Q&A / 

Rotten Wood Threshold

Teresa Schenck has a rotten wood threshold at her home in Bettendorf, Iowa.

Here's what she sent me:

"As you can see, this piece of wood at my back door is rotting.

It is about 1.5-2 " wide, and maybe 6-8" deep.

My deck is also there. I am replacing the wood decking.

I want to fix this piece of wood while I am working on the deck. I don't even know what it's called. How can I best fix this?"

The red arrows point to the rotten threshold. Photo credit: Teresa

The red arrows point to the rotten threshold.

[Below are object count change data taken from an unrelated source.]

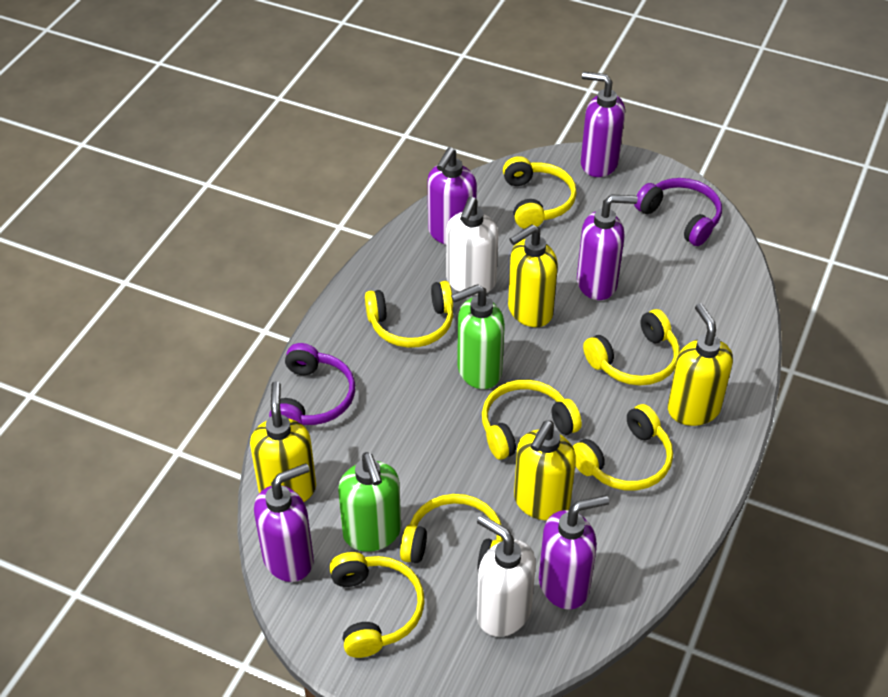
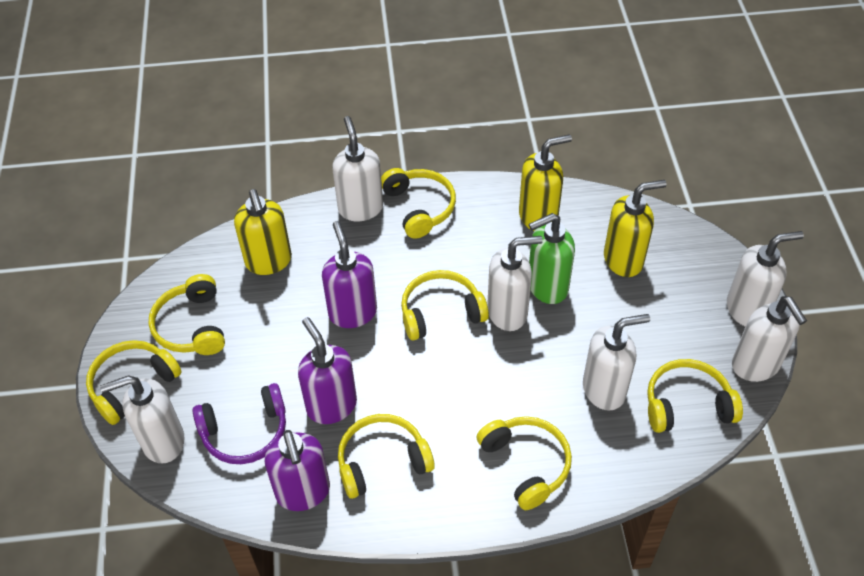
green soap dispenser: [338,452,401,552] [451,284,505,389] = 2 -> [529,213,575,304] = 1
purple headphones: [269,343,355,425] [634,178,722,246] = 2 -> [193,383,286,464] = 1
purple soap dispenser: [254,463,314,582] [428,147,477,244] [539,495,609,610] [577,194,638,300] [581,72,625,177] = 5 -> [265,430,330,511] [298,317,357,424] [322,221,377,328] = 3
white soap dispenser: [446,197,498,295] [477,515,536,637] = 2 -> [100,375,185,464] [332,116,383,221] [487,236,543,331] [583,314,650,411] [727,231,804,327] [732,296,807,382] = 6
yellow soap dispenser: [250,381,316,502] [508,225,558,327] [514,421,576,520] [668,303,733,426] = 4 -> [234,189,292,275] [519,134,572,231] [604,180,667,277] = 3

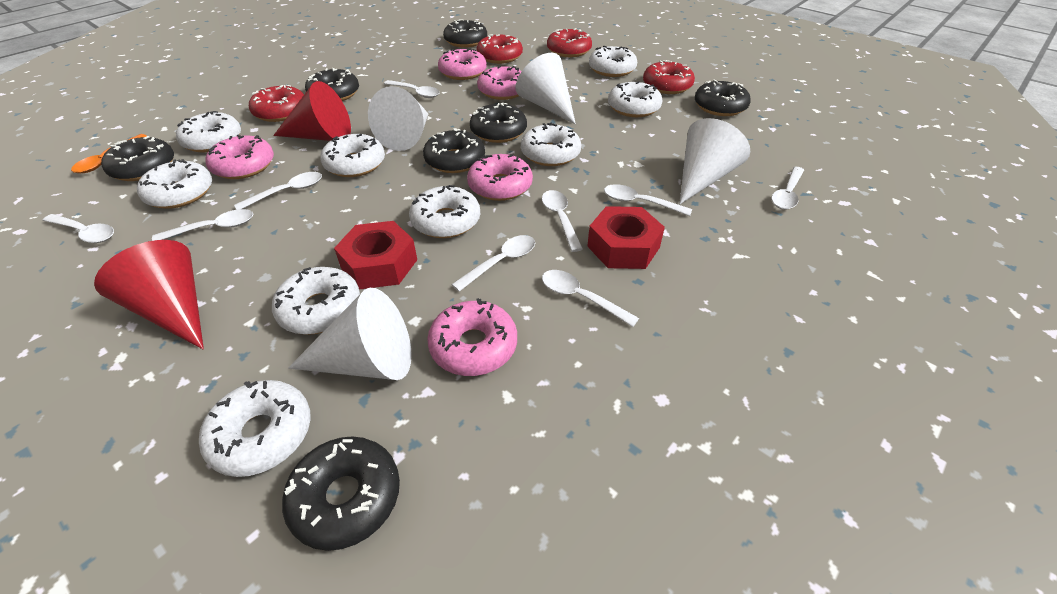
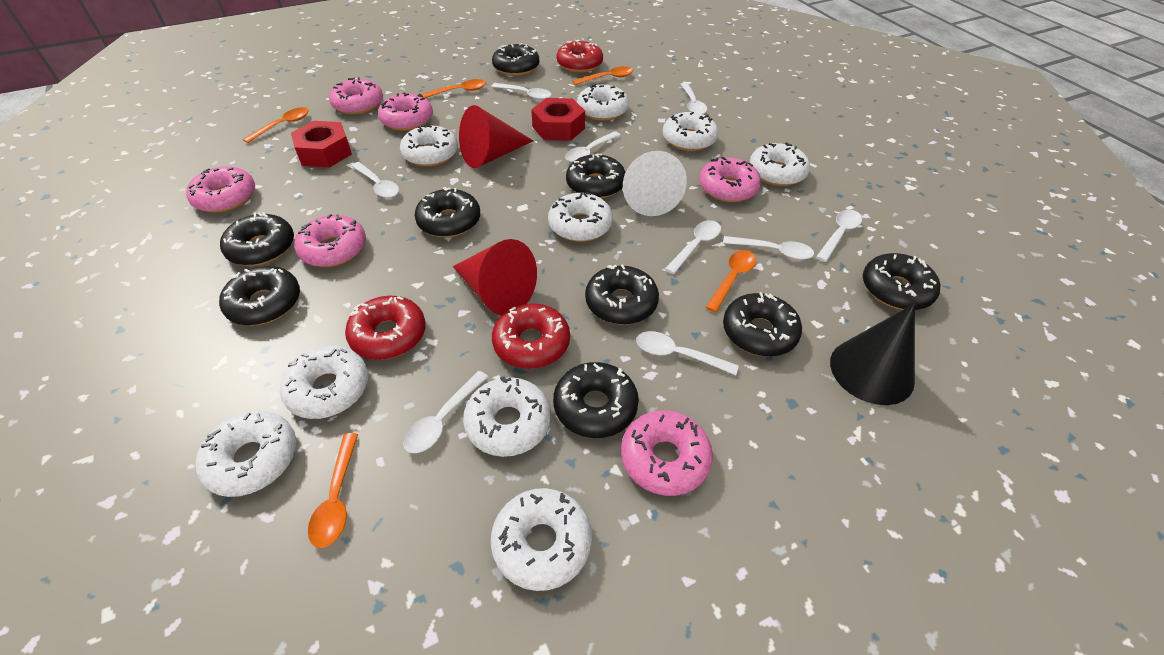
black cone: none = 0 -> [830,304,915,405] = 1
black donut: [101,136,174,181] [282,436,400,551] [305,68,359,101] [423,128,485,173] [443,19,487,47] [470,103,527,143] [695,80,751,116] = 7 -> [219,266,300,326] [220,212,294,266] [415,187,480,238] [492,43,539,76] [553,362,639,438] [566,153,626,198] [585,264,659,325] [723,292,802,357] [863,253,940,310] = 9
orange spoon: [71,134,147,173] = 1 -> [243,107,309,143] [308,433,358,548] [421,79,486,98] [573,66,633,85] [705,250,756,312] = 5
pink donut: [206,135,274,179] [427,298,517,376] [438,49,487,80] [467,154,533,201] [477,66,522,100] = 5 -> [186,166,255,213] [294,214,366,267] [329,77,383,115] [378,92,433,131] [621,410,713,496] [699,157,761,202] = 6
red donut: [249,85,304,122] [476,34,523,64] [547,28,592,57] [643,60,695,94] = 4 -> [345,296,426,360] [492,303,570,369] [556,40,603,73] = 3
white cone: [288,288,412,380] [368,86,428,151] [516,53,576,124] [680,118,750,204] = 4 -> [623,151,687,216] = 1

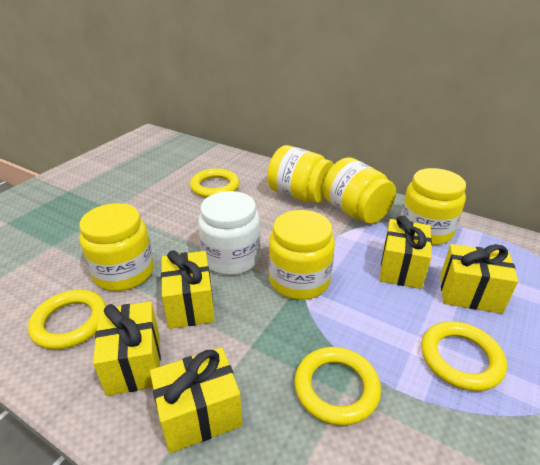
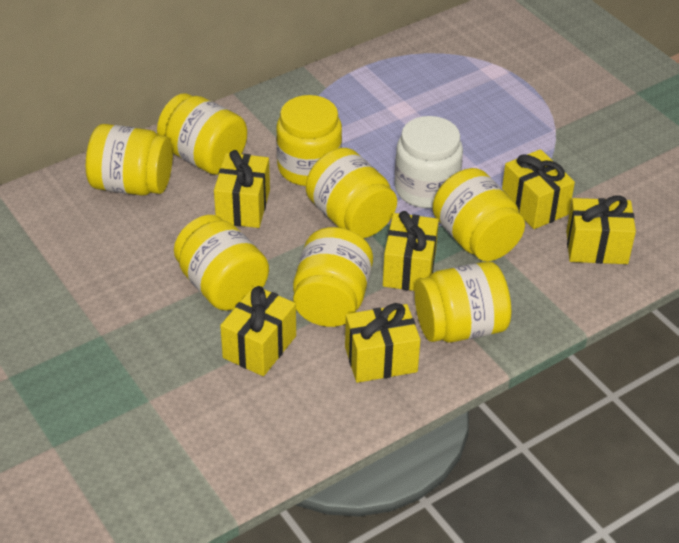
yellow gift: [93,301,161,396] [150,347,242,453] [161,250,215,329] [380,216,432,289] [440,244,518,314] = 5 -> [214,150,270,228] [220,286,296,376] [345,303,420,383] [383,211,439,291] [502,149,575,229] [566,196,636,264] = 6
yellow jar: [79,203,154,291] [267,145,334,203] [269,210,335,300] [323,157,396,224] [401,168,466,245] = 5 -> [86,124,173,195] [157,93,247,175] [174,215,269,311] [276,95,342,186] [293,227,373,327] [306,148,397,238] [415,261,511,343] [432,168,525,261] = 8
yellow ring: [28,290,106,350] [190,168,239,198] [294,347,381,426] [421,321,507,391] = 4 -> none = 0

Photo credit: Teresa

Here's my answer:

Teresa, you've got a serious problem.

The threshold under the door is not treated lumber - at least I've never seen one before.

They're designed to be painted and have a drip kerf on the underside to shed water and stop it from rolling under the threshold.

The threshold is supposed to be able to dry out fast after each rain.

Whoever built the deck against it made a serious error.

Water is now trapped and the wood can't easily dry.

To do this the right way, you need to remove the deck band board and joists around the threshold.

You do this by building a header that connects to the joists on either side of the doorway.

I'd put this header about three inches away from the threshold.

Then I'd install a lead flashing over the wood threshold after allowing it to dry and painting it very well.

The lead would have to go under the aluminum door threshold I see in the photo.

Failure at any step in the process will just cause more rot in the future.